LG Köln – Thomas Drach: Vor dem Landgericht Köln beginnt an diesem Dienstag der Prozess gegen den einstigen Reemtsma-Entführer Thomas Drach, der nun angeklagt ist, weil er 2018 und 2019 vier Geldtransporte überfallen haben soll. Er ist u.a wegen versuchten Mordes, schweren Raubs, gefährlicher Körperverletzung und Verstößen gegen das Kriegswaffenkontrollgesetz angeklagt. Er soll dreimal mit einem Sturmgewehr AK-47 bewaffnet gewesen sein, einmal mit einem Revolver. Es sind 53 Verhandlungstage angesetzt. Es berichten die SZ (Peter Burghardt) und spiegel.de (Julia Jüttner). Wegen der Reemtsma-Entführung war Drach schon vor 21 Jahren verurteilt worden.
LG Stuttgart zu Greenwashing/Commerzbank: Das Landgericht Stuttgart hat frühere Werbeaussagen der Fondsgesellschaft Commerz Real für ihren Impact-Fonds klimaVest kassiert. Die Gesellschaft der Commerzbank-Gruppe darf nun unter anderem nicht mehr im Internet für das Investment mit positiver ökologischer Wirkung in einer ganz bestimmten Höhe werben. Die Werbung hatte das Unternehmen bereits geändert. Es berichtet die FAZ (Oliver Schmale).

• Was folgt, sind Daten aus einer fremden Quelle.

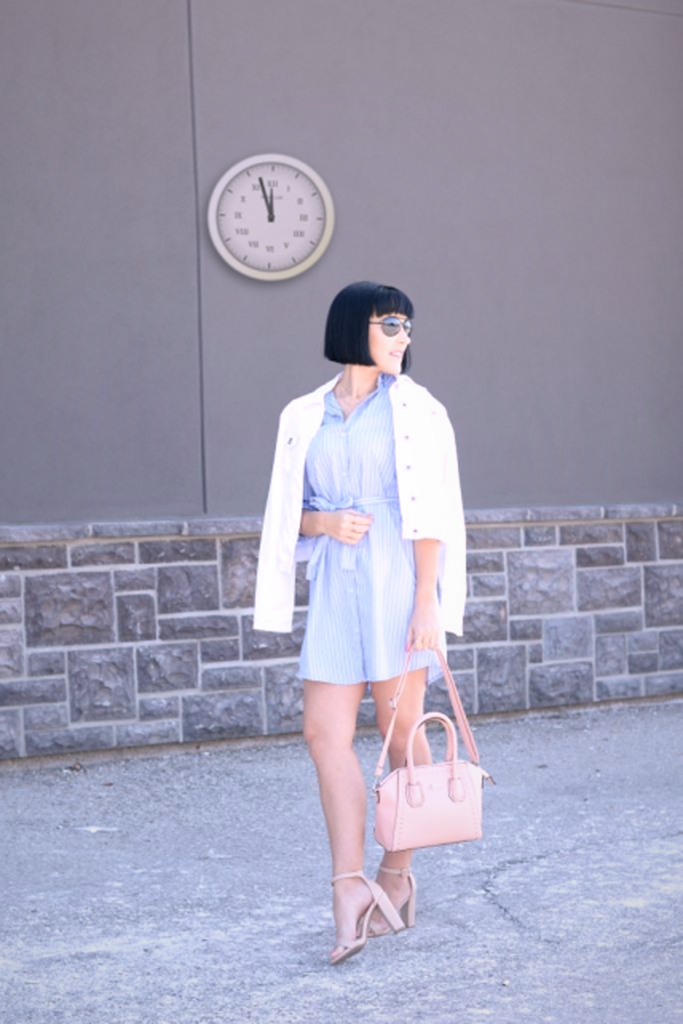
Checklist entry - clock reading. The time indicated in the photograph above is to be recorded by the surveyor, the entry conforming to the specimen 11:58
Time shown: 11:57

GenStA Düsseldorf – islamistische Anschlagsvorbereitung: Die Generalstaatsanwaltschaft Düsseldorf hat einen 17-Jährigen aus dem Raum Köln in einem Zug in Hannover festgenommen, dem die Vorbereitung eines islamistischen Anschlags vorgeworfen wird. Wegen Sprengstoffverdachts wurde der Zug durchsucht, wobei jedoch kein Sprengstoff gefunden wurde. Es berichten die SZ und spiegel.de.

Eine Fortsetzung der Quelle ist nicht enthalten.